At the same time as the arches were built, flying buttresses were inserted further to secure the tower, and they can be seen blocking up the triforium and clerestory of those bays, in nave, choir, and transepts, which adjoin it. Other repairs were necessary, for the pier-arches of the same bays in nave and transepts were completely shattered, and had to be replaced by the present ones, the queer-looking capitals of which contrast so oddly with the earlier work. It is instructive, also, to compare the lightness of these fourteenth-century mouldings with the boldness of those, wrought at exactly the same time, of the great inverted arches.
The Tower.—Besides its inverted arches and other signs of repair, the tower is mainly noticeable for its Perpendicular fan-tracery vault of fifteenth-century date. This vault hides the lantern with its arcades, and thus destroys one of the elements of distance and mystery which, before the advent of the more prosaic Perpendicular period, had been a characteristic of Gothic architecture. Nothing else but the desire for uniformity can account for this unjustifiable addition; for there can have been no intention of hanging bells in the lantern when there were already two western bell-towers. The lantern, with its cracked masonry, can be seen during the ascent of the tower (p. [47]).

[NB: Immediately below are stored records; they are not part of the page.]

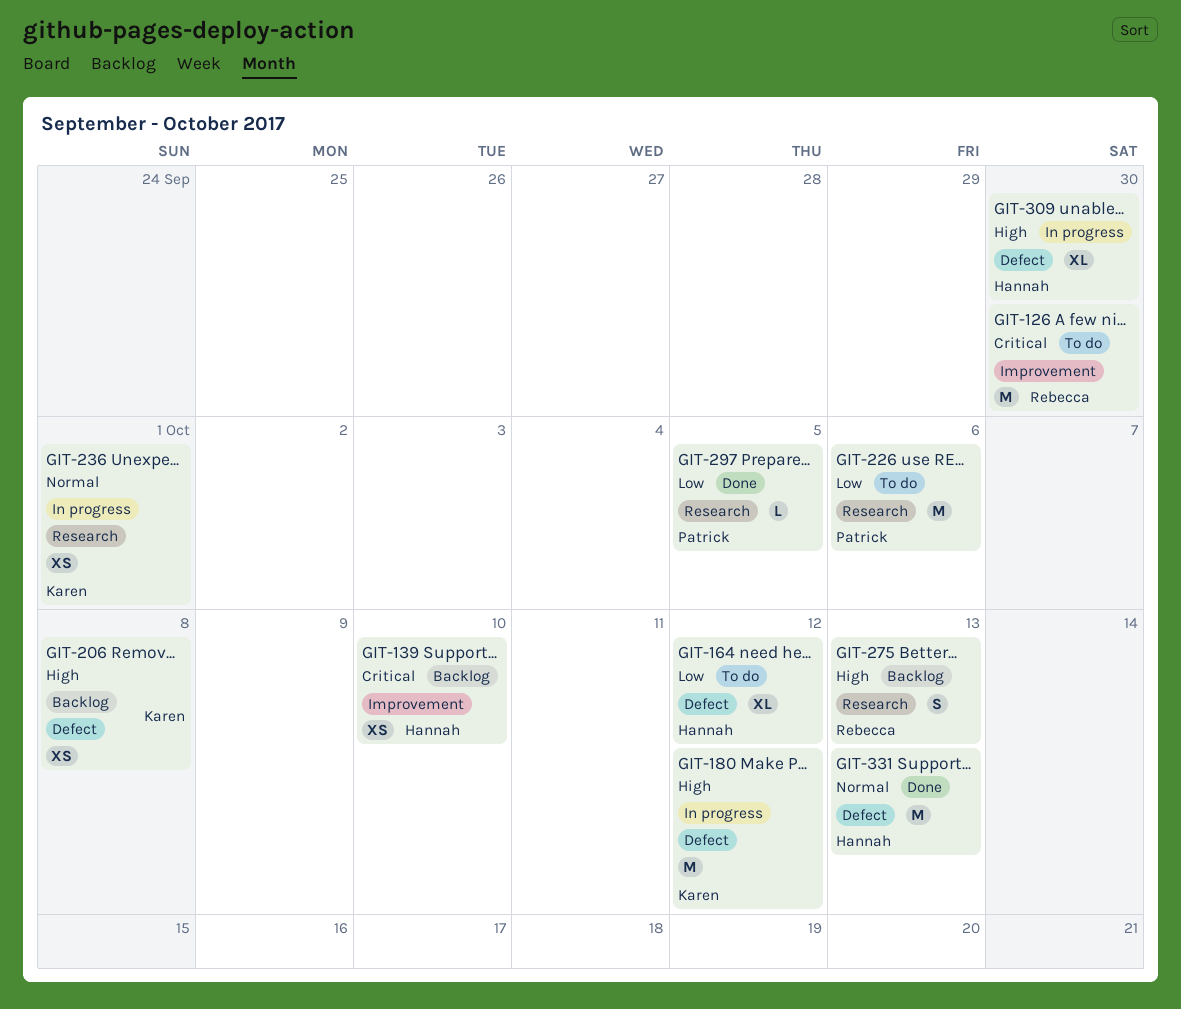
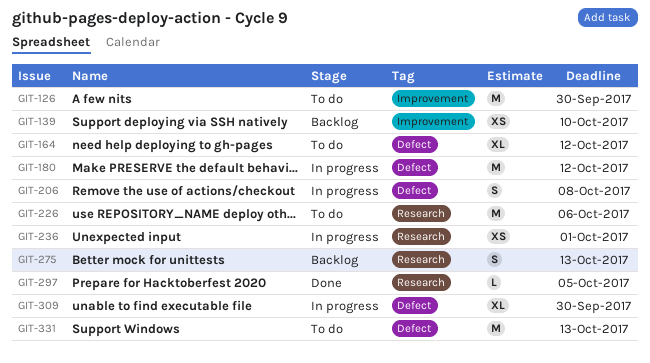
GIT-206, status: Backlog -> In progress
GIT-206, estimate: XS -> S
GIT-331, status: Done -> To do

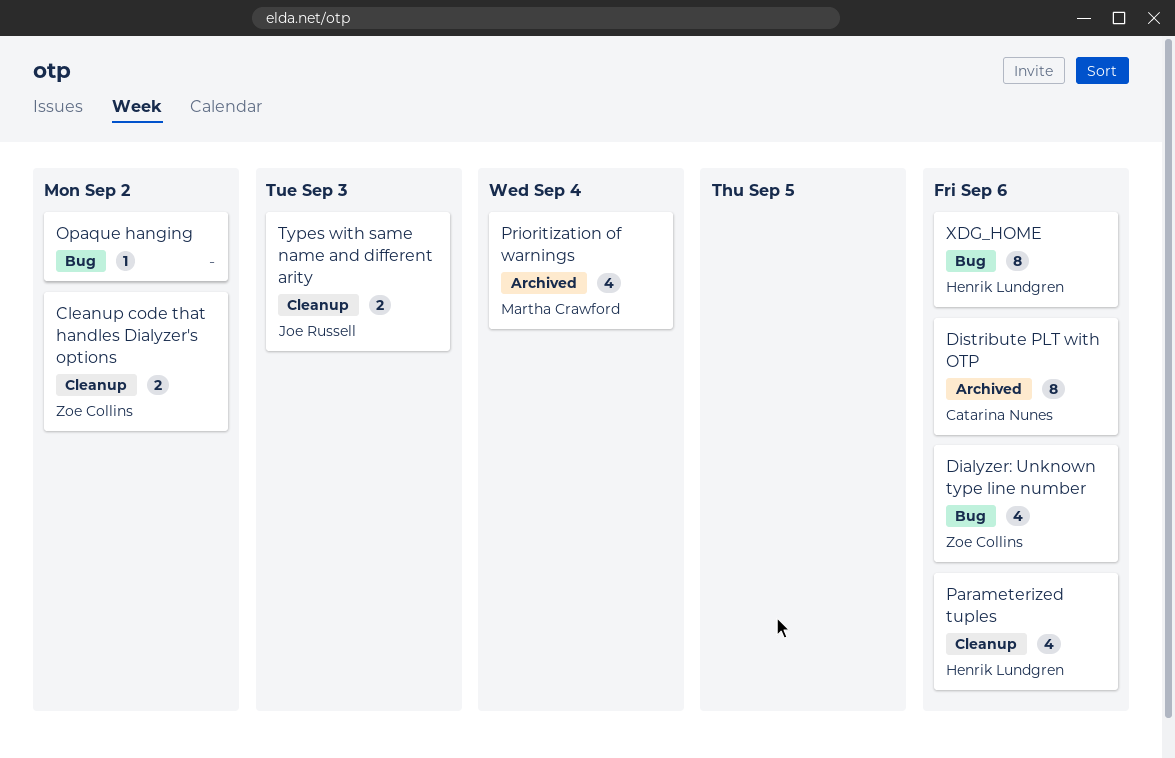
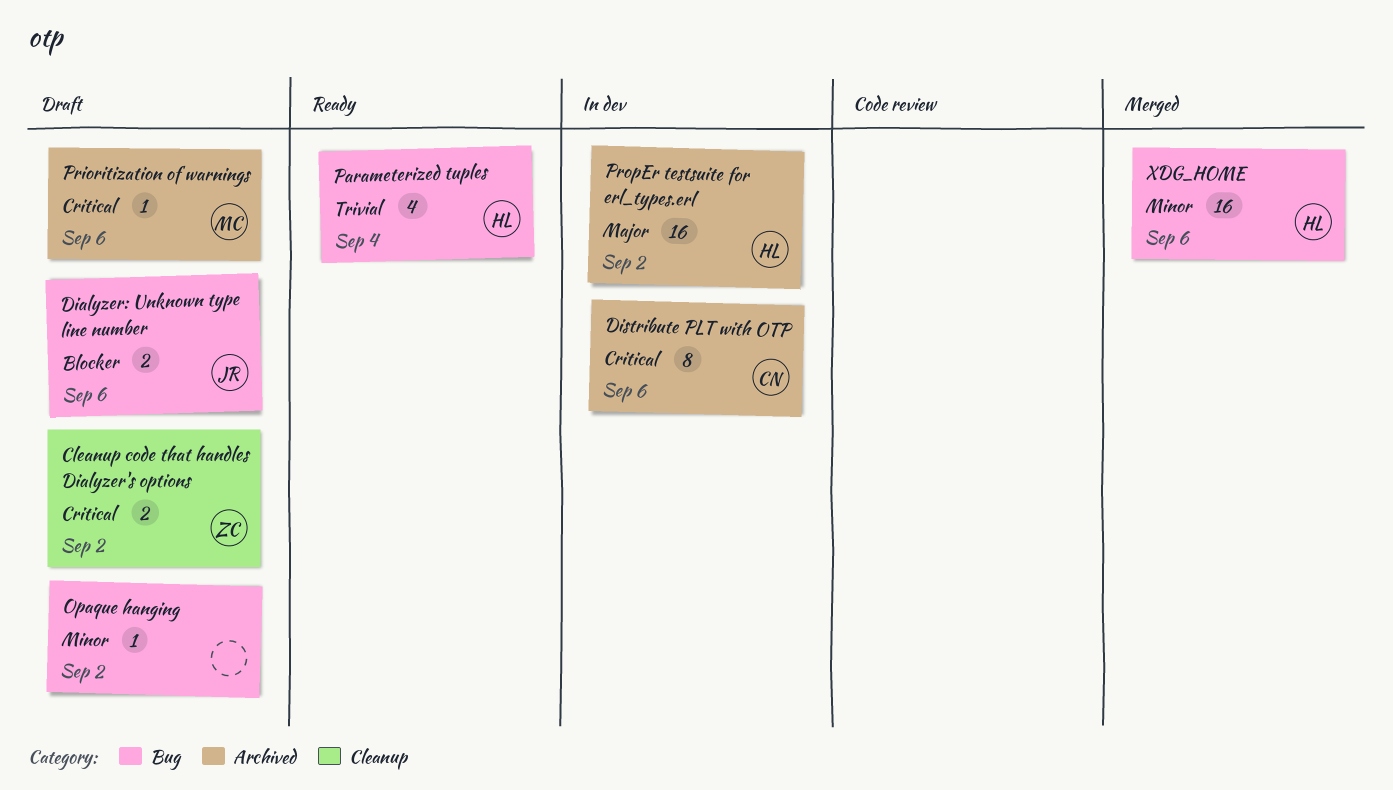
Dialyzer: Unknown type line number, owner: Zoe Collins -> Joe Russell
Dialyzer: Unknown type line number, estimate: 4 -> 2
Parameterized tuples, label: Cleanup -> Bug
Parameterized tuples, due: Sep 6 -> Sep 4
Prioritization of warnings, estimate: 4 -> 1
Prioritization of warnings, due: Sep 4 -> Sep 6
PropEr testsuite for erl_types.erl: none -> present
Types with same name and different arity: present -> none
XDG_HOME, estimate: 8 -> 16

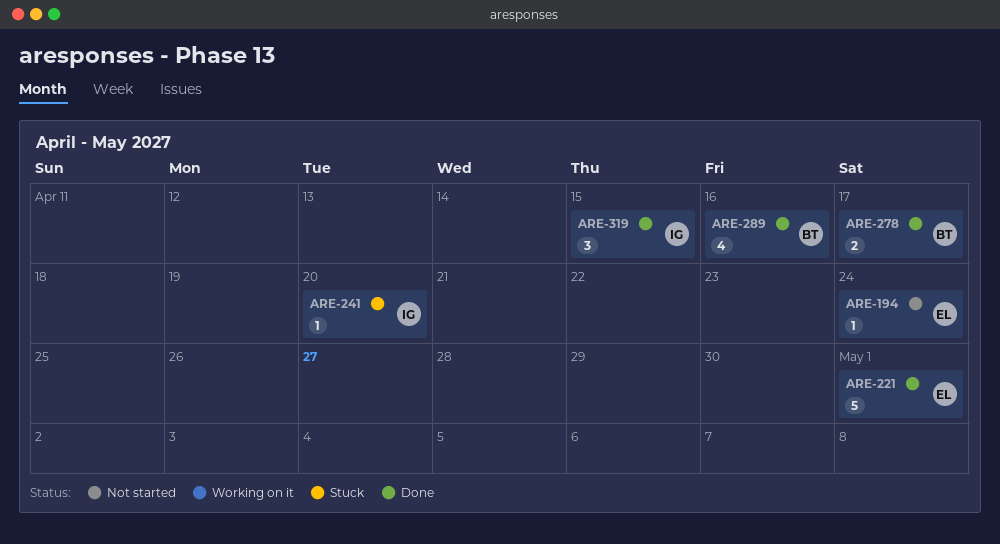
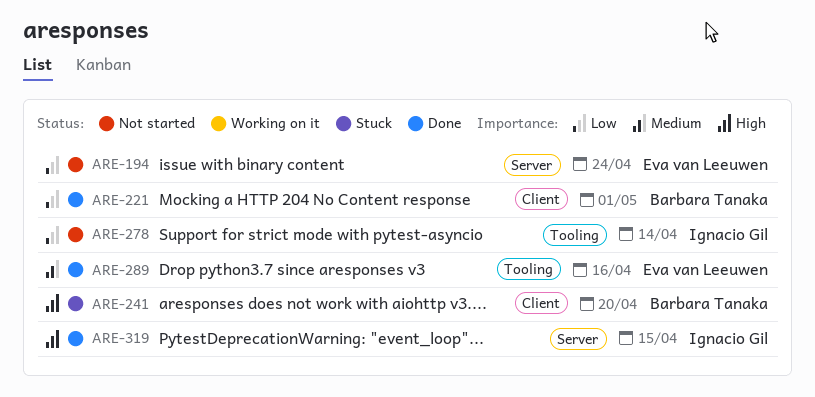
ARE-221, owner: Eva van Leeuwen -> Barbara Tanaka
ARE-241, owner: Ignacio Gil -> Barbara Tanaka
ARE-278, status: Done -> Not started
ARE-278, owner: Barbara Tanaka -> Ignacio Gil
ARE-278, due: Apr 17 -> Apr 14
ARE-289, owner: Barbara Tanaka -> Eva van Leeuwen

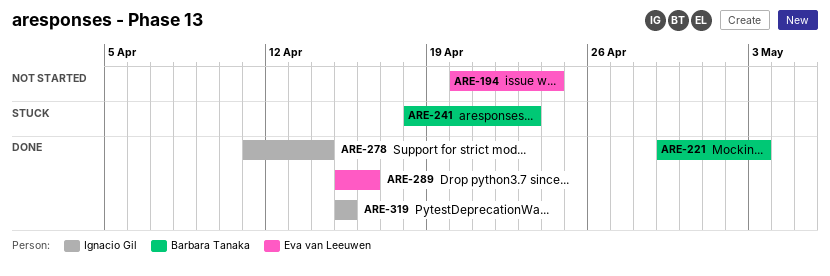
ARE-221, due: May 1 -> May 3
ARE-241, due: Apr 20 -> Apr 23
ARE-278, status: Not started -> Done

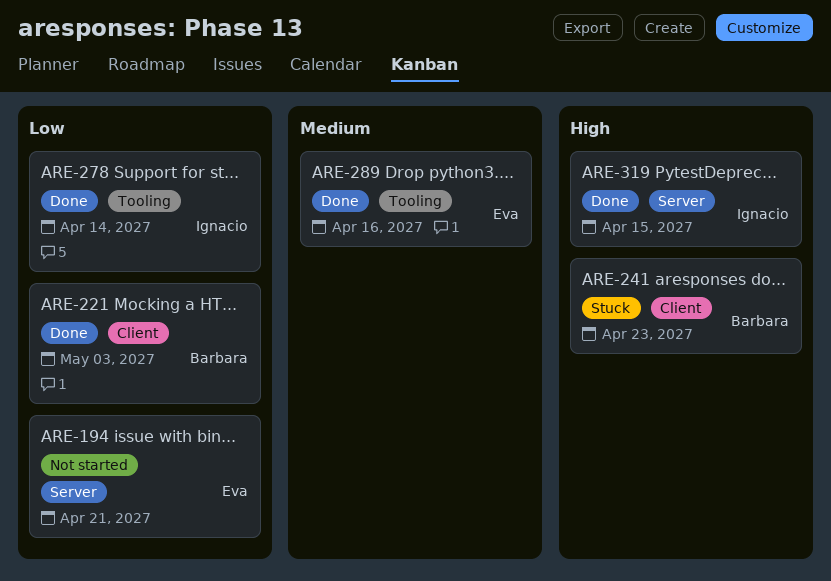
ARE-194, due: Apr 24 -> Apr 21

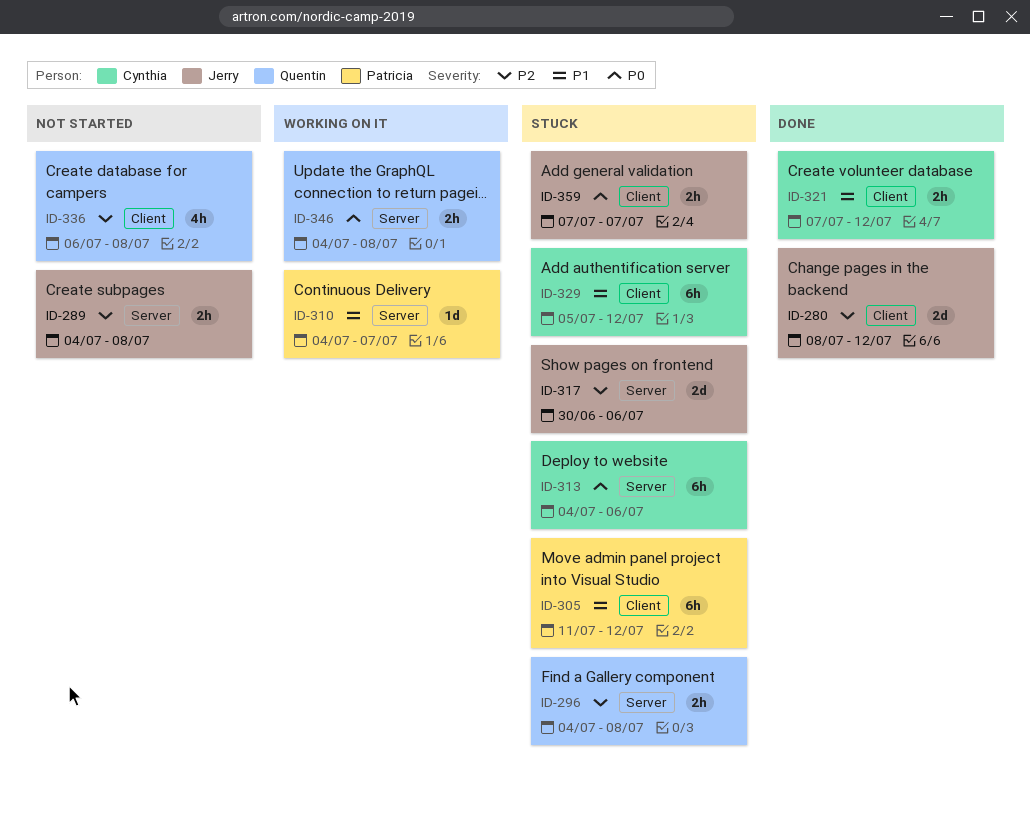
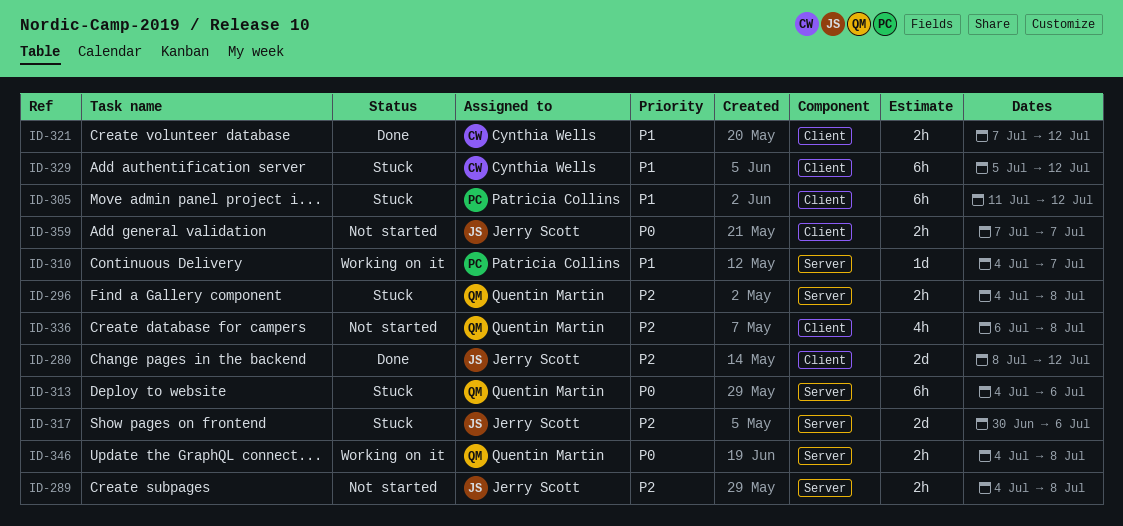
ID-313, owner: Cynthia Wells -> Quentin Martin
ID-359, status: Stuck -> Not started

The shafts of the eastern tower arches were corbelled off at some height from the ground, in order to allow the stalls of the first ritual choir to be set flat against the wall. This shows that Bishop Reginald, when he rebuilt the church, kept to the old Romanesque arrangement and made his choir under the tower, reserving his three bays of what is now the choir for the presbytery—a very dignified arrangement. The square holes for fixing the wooden screen of this earlier choir can still be traced on the aisle walls in a line with the ninth piers of the nave.